Exercise directions:
Pick out every line of the entries below where "paint" occurs, and copy those lines.

(Records for this exercise begins)

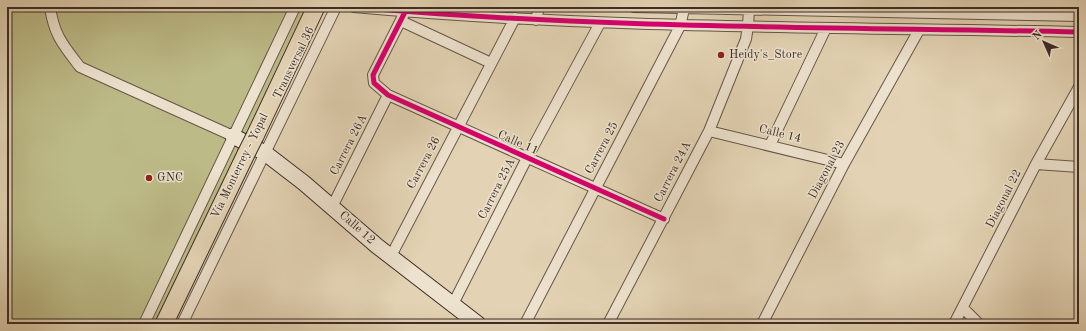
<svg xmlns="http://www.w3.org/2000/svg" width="1086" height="331" font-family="'Old Standard TT',serif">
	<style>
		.green { fill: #bcba87; stroke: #7c7458 }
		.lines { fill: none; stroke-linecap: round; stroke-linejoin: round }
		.minor-casing { stroke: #66564b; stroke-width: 12 }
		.secondary-casing { stroke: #3d2d28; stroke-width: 17 }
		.trunk-casing { stroke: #3d2d28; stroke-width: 19 }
		.minor { stroke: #ede2ce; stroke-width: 10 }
		.secondary { stroke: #ede2ce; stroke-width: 15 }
		.trunk { stroke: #e3d3b4; stroke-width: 17 }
		.trunk-bridge-casing { stroke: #3d2d28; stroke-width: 19; stroke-linecap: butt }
		.trunk-bridge { stroke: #e3d3b4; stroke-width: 17 }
		.cycleway-casing { stroke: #ede2ce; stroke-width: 8 }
		.cycleway { stroke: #d6006c; stroke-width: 5 }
		.poi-dot { fill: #8f2418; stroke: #ede2ce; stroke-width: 1.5 }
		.labels { text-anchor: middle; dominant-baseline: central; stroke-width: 3; stroke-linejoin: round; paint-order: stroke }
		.poi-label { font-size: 12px; fill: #3d2d28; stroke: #ede2ce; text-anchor: start }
		.street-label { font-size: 12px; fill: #3d2d28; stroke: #ede2ce }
	</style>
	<rect width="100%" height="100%" fill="#e3d3b4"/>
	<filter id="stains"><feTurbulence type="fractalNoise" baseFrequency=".005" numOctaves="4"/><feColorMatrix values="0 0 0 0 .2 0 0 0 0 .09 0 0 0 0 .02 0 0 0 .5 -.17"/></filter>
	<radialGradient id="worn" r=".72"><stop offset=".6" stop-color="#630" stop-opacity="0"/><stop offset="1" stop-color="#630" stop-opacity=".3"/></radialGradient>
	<path class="green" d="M7,7h309l-150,317h-159z"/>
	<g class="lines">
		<defs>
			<path id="minor" d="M50,7c4,28 13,38 30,60l153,69
				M354,7c242,22 483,20 725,25
				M634,7l445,9
				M405,12l-32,63 1,8 14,12 276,124
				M536,20l3,-13
				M401,21l90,42
				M709,131l135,33
				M770,145l56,-117
				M1036,164l43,3
				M332,207l56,-112
				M391,256l124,-238
				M453,304l74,-146 73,-135
				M963,308l16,16
				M144,324l151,-317
				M182,324l154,-317
				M525,324l155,-298 4,-17
				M608,324l101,-193 37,-92 2,-13 1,-16
				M762,324l82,-160 75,-134
				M954,324l82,-160 43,-77"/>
			<path id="secondary" d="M233,136l32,17 39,30 73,63 101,78"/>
			<path id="trunk" d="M255,136l61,-129
				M164,324l82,-170"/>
		</defs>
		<use href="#minor" class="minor-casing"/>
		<use href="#secondary" class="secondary-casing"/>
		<use href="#trunk" class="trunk-casing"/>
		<use href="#minor" class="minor"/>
		<use href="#secondary" class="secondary"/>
		<use href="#trunk" class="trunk"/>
		<defs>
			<path id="trunk-bridge" d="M246,154l9,-18"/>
		</defs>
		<use href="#trunk-bridge" class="trunk-bridge-casing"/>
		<use href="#trunk-bridge" class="trunk-bridge"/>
		<defs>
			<path id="cycleway" d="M354,7c242,22 483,20 725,25
				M405,12l-32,63 1,8 14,12 276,124"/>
		</defs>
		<use href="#cycleway" class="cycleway-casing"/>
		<use href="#cycleway" class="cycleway"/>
	</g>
	<g class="poi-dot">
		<circle cx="721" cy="55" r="4"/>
		<circle cx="149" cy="178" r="4"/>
	</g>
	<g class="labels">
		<g class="poi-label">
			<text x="729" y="55">Heidy's_Store</text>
			<text x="157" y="178">GNC</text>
		</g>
		<g class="street-label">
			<text transform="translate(294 63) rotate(-64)">Transversal 36</text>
			<text transform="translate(780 134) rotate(14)">Calle 14</text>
			<text transform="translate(518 143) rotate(24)">Calle 11</text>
			<text transform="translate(349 145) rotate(-63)">Carrera 26A</text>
			<text transform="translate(602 148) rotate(-62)">Carrera 25</text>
			<text transform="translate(424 163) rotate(-62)">Carrera 26</text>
			<text transform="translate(240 166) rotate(-64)">Vía Monterrey - Yopal</text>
			<text transform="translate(827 170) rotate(-62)">Diagonal 23</text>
			<text transform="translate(673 172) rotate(-63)">Carrera 24A</text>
			<text transform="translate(497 189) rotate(-63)">Carrera 25A</text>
			<text transform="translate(1004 199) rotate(-63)">Diagonal 22</text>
			<text transform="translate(357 228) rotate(41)">Calle 12</text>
		</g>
	</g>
	<rect width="1086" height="331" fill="none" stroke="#e3d3b4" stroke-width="24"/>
	<rect x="8" y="8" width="1070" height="315" fill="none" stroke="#3d2d28" stroke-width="2"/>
	<rect x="12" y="12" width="1062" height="307" fill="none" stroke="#3d2d28"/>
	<g transform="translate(1044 42) rotate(315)" stroke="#ede2ce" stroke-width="3" paint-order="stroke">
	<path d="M0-3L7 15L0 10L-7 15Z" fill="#3d2d28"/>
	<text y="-6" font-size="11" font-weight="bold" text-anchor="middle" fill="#3d2d28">N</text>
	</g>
	<rect width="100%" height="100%" filter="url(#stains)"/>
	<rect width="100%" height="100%" fill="url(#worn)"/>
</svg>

(Records for this exercise ends)

Task output:
		.labels { text-anchor: middle; dominant-baseline: central; stroke-width: 3; stroke-linejoin: round; paint-order: stroke }
	<g transform="translate(1044 42) rotate(315)" stroke="#ede2ce" stroke-width="3" paint-order="stroke">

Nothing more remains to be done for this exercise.